主人公ボリス(ラリー・デヴィッド)は実に良くしゃべる。毒舌全開でこれはよくウディ・アレン自身が演じるようなキャラだ。違いと言えば、ラリーの方が大柄で、はっきりと断定的に力強くものを言う。その昔のウディがよくやったように、ボリスは他の登場人物そっちのけでカメラ目線で観客に直接語りかけてくる。他のキャラは全く観客のことは見えないらしくて、「あの人一人でしゃべってる」何て言わせているのが面白い。このボリスはこの映画を作っているウディ・アレンの分身に違いあるまい。ボリスは天才物理学者だったが、今はただの口うるさい偏屈じいさん。その家に転がり込んできたのが南部の田舎から家出してきた若い女性のメロディ(エヴァン・レイチェルウッド)。この二人の歳の差&知能指数差カップルが巻き起こす恋愛コメディだ。
それにしてもボリスのキャラが強烈だ。言われたことに対して全て毒舌で言い返す徹底した変人振りが返って気持ちいいくらいに笑わせてくれる。
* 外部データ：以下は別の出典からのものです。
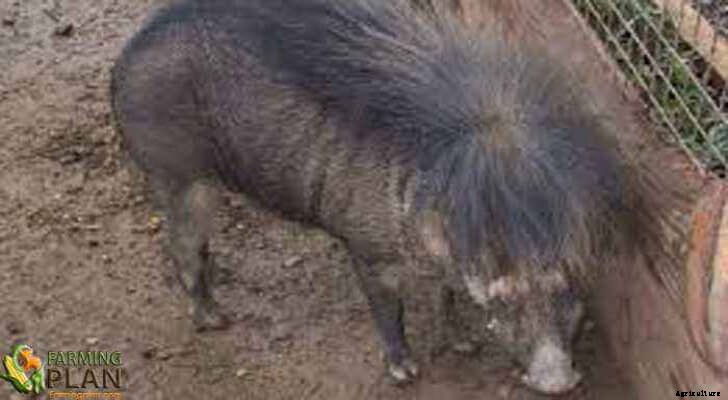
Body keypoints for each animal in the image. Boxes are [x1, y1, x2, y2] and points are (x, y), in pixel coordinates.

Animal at [110, 0, 664, 394]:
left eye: (565, 278)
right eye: (503, 290)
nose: (557, 380)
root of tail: (124, 61)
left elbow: (446, 297)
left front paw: (463, 345)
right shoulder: (366, 247)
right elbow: (387, 309)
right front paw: (406, 374)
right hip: (179, 178)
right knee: (183, 250)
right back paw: (214, 321)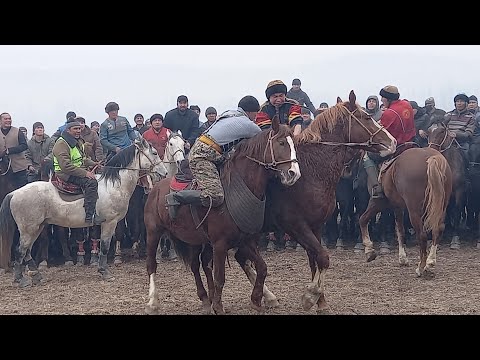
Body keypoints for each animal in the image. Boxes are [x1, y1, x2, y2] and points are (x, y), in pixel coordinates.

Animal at [0, 138, 167, 286]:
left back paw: (36, 276)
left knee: (26, 251)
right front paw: (105, 272)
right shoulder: (110, 222)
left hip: (37, 227)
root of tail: (14, 194)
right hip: (29, 229)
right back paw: (20, 280)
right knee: (20, 250)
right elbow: (104, 247)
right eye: (154, 153)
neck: (113, 185)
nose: (164, 173)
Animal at [142, 118, 300, 316]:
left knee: (197, 265)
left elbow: (262, 267)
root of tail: (155, 189)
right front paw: (219, 306)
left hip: (195, 240)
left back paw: (205, 298)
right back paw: (152, 302)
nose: (294, 173)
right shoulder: (220, 244)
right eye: (281, 143)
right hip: (153, 232)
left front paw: (258, 298)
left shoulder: (245, 239)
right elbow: (220, 277)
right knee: (152, 265)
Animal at [358, 146, 452, 278]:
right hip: (441, 206)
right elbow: (400, 231)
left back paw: (421, 268)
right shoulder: (397, 207)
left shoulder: (377, 202)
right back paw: (430, 262)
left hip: (414, 210)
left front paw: (369, 251)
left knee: (422, 235)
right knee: (438, 229)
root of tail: (430, 157)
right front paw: (402, 259)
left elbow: (363, 219)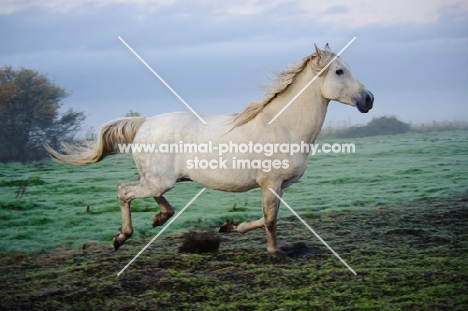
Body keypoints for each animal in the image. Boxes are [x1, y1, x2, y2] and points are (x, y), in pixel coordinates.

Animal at [46, 44, 372, 254]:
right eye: (339, 71)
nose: (368, 99)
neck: (283, 126)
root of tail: (145, 122)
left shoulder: (279, 186)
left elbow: (266, 218)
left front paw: (229, 227)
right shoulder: (271, 183)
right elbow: (270, 220)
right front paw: (273, 251)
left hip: (158, 179)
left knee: (150, 195)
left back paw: (159, 218)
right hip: (158, 179)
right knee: (123, 190)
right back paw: (121, 238)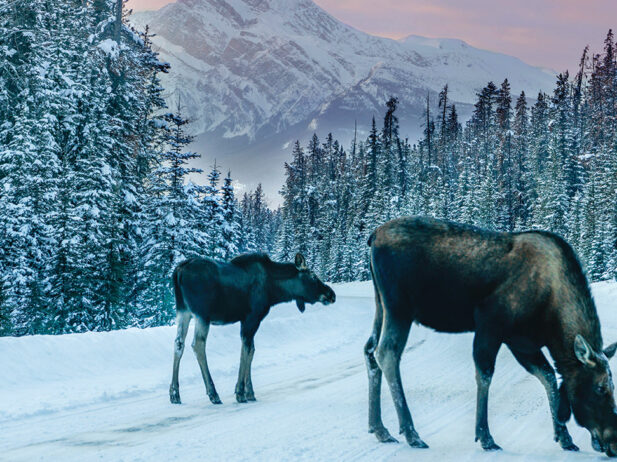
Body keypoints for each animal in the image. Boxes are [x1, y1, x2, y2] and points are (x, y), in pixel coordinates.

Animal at [171, 253, 334, 404]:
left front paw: (249, 392)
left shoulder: (248, 321)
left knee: (179, 343)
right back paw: (213, 394)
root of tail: (178, 271)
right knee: (198, 344)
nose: (331, 294)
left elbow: (251, 351)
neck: (275, 291)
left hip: (183, 311)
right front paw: (240, 392)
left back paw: (174, 394)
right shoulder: (252, 318)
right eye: (313, 276)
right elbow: (246, 351)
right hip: (202, 315)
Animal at [364, 217, 616, 454]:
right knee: (387, 352)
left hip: (380, 305)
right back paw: (411, 432)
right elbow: (485, 374)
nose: (612, 443)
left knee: (369, 350)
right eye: (600, 387)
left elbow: (549, 376)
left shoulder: (522, 342)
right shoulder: (491, 324)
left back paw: (380, 429)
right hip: (399, 307)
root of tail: (374, 235)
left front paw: (565, 437)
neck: (551, 317)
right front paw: (485, 436)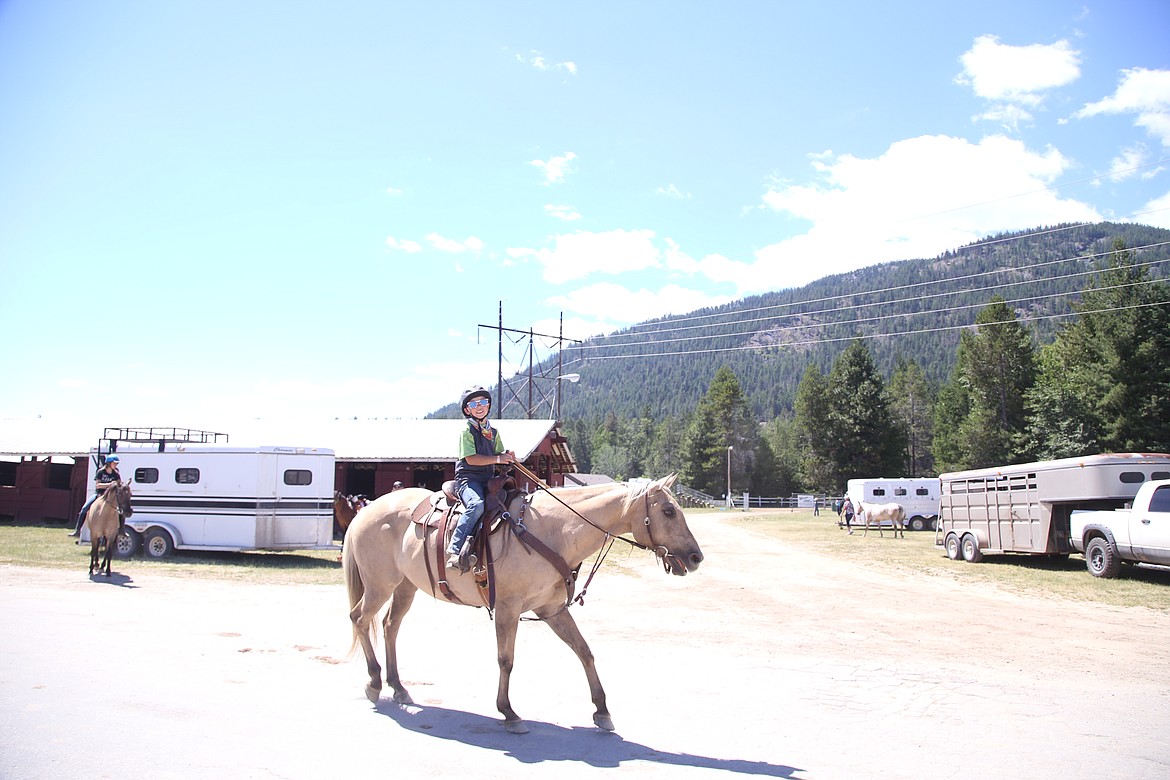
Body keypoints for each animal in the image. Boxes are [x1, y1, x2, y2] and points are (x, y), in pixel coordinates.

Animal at [341, 472, 702, 734]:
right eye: (668, 511)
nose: (696, 557)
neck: (552, 530)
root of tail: (366, 511)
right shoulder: (508, 608)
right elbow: (506, 660)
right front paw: (509, 712)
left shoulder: (551, 610)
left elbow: (584, 651)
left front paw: (602, 710)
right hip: (379, 584)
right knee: (359, 618)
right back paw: (374, 682)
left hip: (404, 586)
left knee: (389, 625)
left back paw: (398, 687)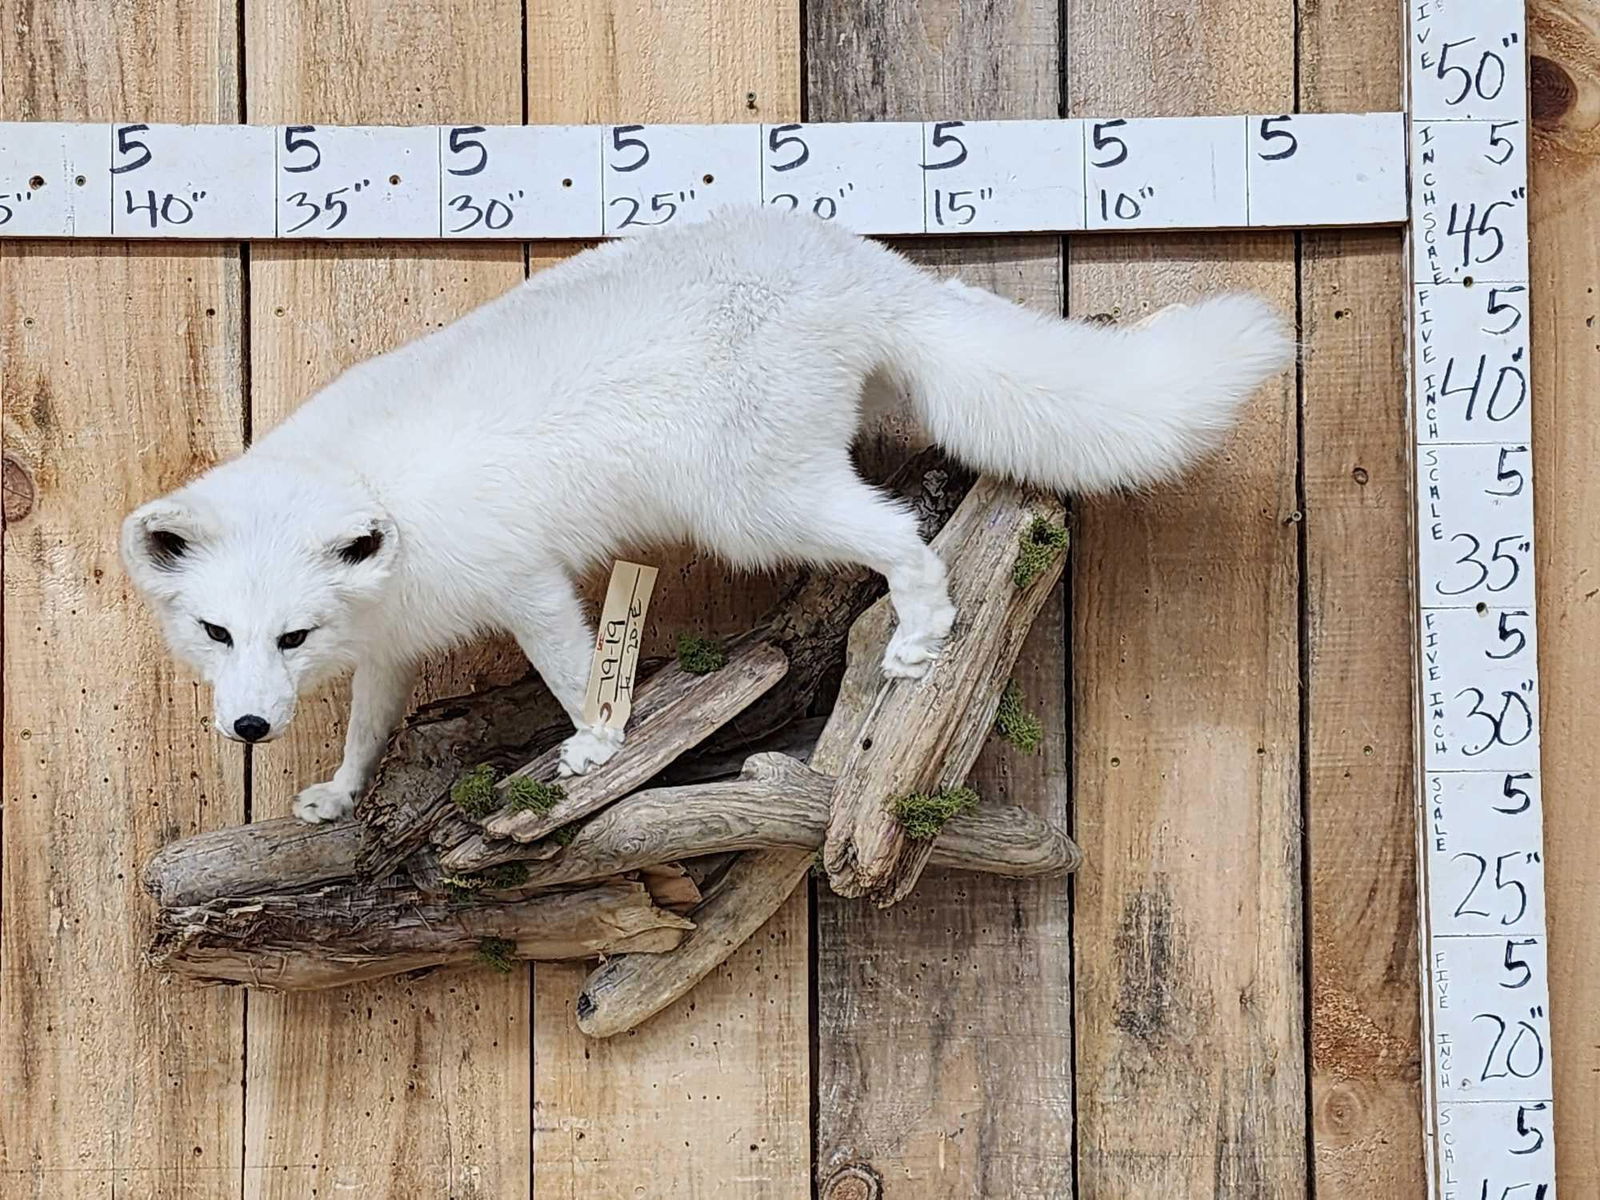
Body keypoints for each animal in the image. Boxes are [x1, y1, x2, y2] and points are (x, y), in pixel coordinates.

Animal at [121, 207, 1293, 824]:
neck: (383, 505)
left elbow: (572, 663)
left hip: (752, 503)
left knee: (897, 533)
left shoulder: (525, 579)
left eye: (291, 635)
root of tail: (864, 262)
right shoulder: (396, 640)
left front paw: (597, 744)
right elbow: (370, 721)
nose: (249, 729)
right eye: (217, 632)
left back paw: (921, 631)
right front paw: (338, 791)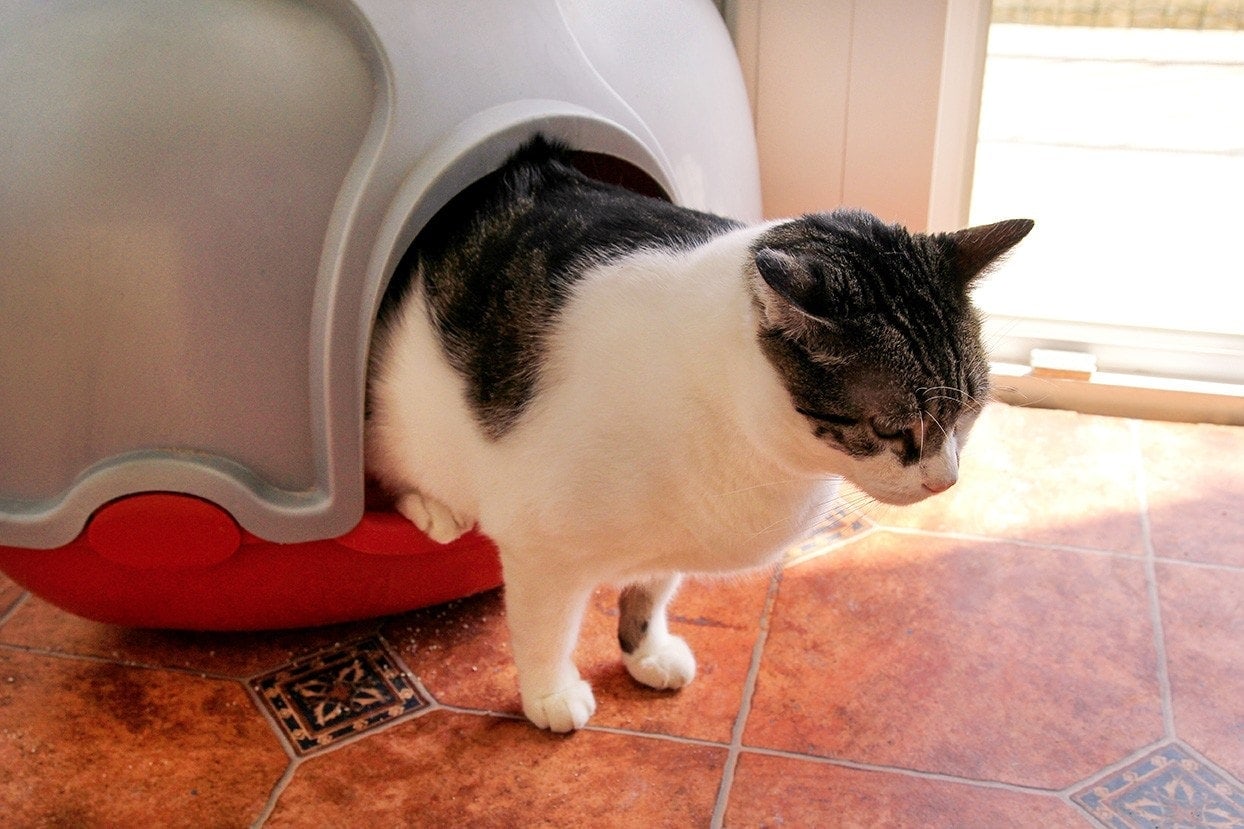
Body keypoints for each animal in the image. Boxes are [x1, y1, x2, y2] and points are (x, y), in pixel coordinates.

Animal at [365, 136, 1030, 731]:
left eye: (969, 413)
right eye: (894, 429)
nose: (946, 482)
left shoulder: (674, 529)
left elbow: (651, 591)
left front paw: (645, 650)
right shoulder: (542, 546)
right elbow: (545, 628)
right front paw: (550, 695)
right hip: (402, 418)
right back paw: (433, 510)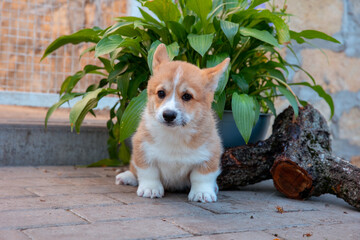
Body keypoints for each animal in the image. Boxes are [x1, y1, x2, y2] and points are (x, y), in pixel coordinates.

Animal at [116, 43, 232, 202]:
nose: (168, 115)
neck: (175, 133)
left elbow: (202, 177)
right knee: (134, 170)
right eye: (161, 93)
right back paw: (127, 176)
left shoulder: (209, 154)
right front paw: (150, 189)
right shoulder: (143, 150)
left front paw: (202, 193)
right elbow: (148, 172)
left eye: (187, 96)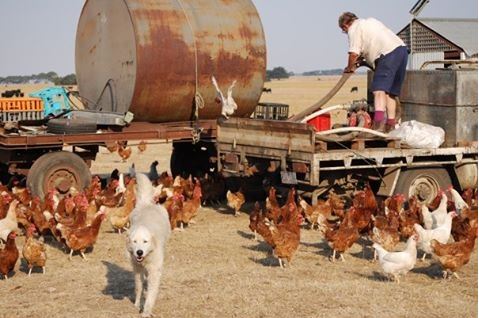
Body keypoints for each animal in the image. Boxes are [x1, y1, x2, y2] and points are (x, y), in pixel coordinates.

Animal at [126, 174, 172, 318]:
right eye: (134, 241)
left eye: (145, 241)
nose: (139, 252)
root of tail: (147, 203)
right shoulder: (137, 269)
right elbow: (138, 287)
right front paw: (137, 304)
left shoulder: (154, 271)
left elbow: (151, 294)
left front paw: (146, 310)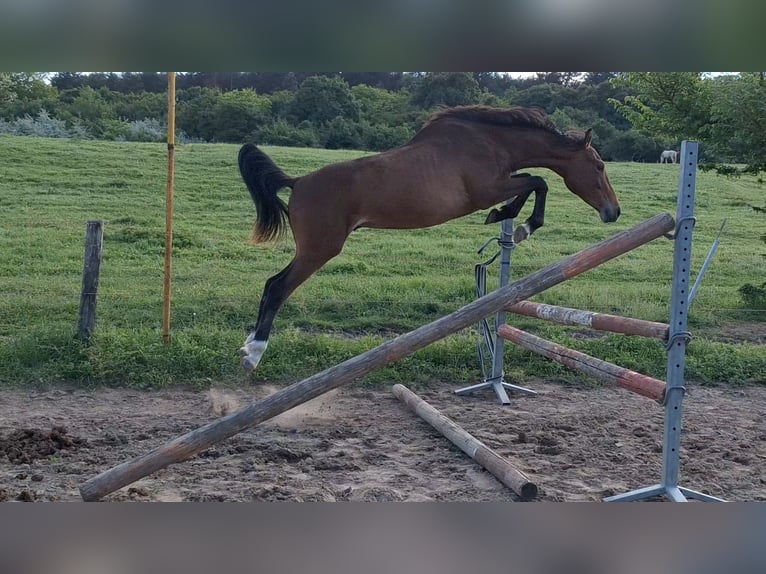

実際に傍にいたら厭な男だろうが、映画で観ている分には面白いのだ。相手が子供だろうと一切容赦はしないので、いつもその親とも言い争いになってしまう。今のボリスがやっているのが、子供相手にチェスを教えること。そんなバイトをしている時点で既に可笑しい。元はノーベル賞の候補になる程の優秀な人物だったはずだが、その落ちぶれ方が凄まじい。住んでいるアパートもボロくて同情を呼びそうなものだが、このボリスの嫌われキャラがそうはさせない。
トイレから出る前に「ハッピーバースディ・ボリス」と二回歌うシーンが何度も出てくるが、その理由も笑える。その時にいる客が訝しがるのだが、いちいち説明しなければならないのはお約束だが面白い。運命が扉を叩くところも実にいいタイミングであった。ボリスが真面目な顔でジョークを言うので、それをメロディがいちいち信じてしまうのが可愛い。そのジョークを真に受けて会話が進むのだが、ボケのメロディとツッコミのボリスという関係が成立してしまっているのが笑いを誘う。メロディを演じるエヴァン・レイチェルウッドがまたキュートな笑顔と若い魅力的な肢体でおじさんの目を楽しませてくれる。
原題は「Whatever Works」で、直訳は「うまく行くなら何でもあり」という意味になるらしい。これは映画の中でボリスが言っていたセリフだ。愛は束の間で全ては偶然。こんな歳の差カップルであっても、うまくいくならOKなのだ。
物語はメロディの母親や父親までやってきて、ややこしくなってくる。ウディ・アレン作久々のニューヨークが舞台ということもあり、観光地巡りも楽しませてくれる。エヴァン・レイチェルウッドはスカーレット・ヨハンソンに続き、これからもウディ作品に登場してくれるだろうか。老いてますます盛んなウディの次回作も期待したくなるような楽しい作品であった。